[Collected data]
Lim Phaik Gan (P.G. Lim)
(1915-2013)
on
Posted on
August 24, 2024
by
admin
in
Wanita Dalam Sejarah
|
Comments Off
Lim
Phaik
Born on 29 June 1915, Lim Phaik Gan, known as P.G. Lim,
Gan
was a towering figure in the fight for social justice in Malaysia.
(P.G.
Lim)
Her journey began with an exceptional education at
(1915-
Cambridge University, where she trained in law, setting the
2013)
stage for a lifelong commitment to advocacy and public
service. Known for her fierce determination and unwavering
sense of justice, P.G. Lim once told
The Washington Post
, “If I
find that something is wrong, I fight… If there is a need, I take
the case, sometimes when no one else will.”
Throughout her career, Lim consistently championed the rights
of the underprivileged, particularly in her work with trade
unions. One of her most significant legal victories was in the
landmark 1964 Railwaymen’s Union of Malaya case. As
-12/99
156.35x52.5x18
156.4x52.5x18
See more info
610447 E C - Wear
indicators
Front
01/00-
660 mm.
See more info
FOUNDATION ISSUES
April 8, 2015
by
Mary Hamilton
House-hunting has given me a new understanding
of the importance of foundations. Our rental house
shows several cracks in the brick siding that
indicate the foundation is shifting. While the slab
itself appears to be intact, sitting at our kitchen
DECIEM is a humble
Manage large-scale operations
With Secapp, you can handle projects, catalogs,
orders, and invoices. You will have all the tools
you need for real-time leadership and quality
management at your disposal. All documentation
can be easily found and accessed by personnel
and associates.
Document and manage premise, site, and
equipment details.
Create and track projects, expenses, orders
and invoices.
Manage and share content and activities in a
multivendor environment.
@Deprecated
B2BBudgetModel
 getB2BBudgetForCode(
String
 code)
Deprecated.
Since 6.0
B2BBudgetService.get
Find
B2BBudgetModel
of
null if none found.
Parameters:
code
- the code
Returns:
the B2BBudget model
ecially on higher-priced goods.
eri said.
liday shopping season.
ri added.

• [Task prompt]: Show the lines above with "that".

• [Exercise solution]:
find that something is wrong, I fight… If there is a need, I take
shows several cracks in the brick siding that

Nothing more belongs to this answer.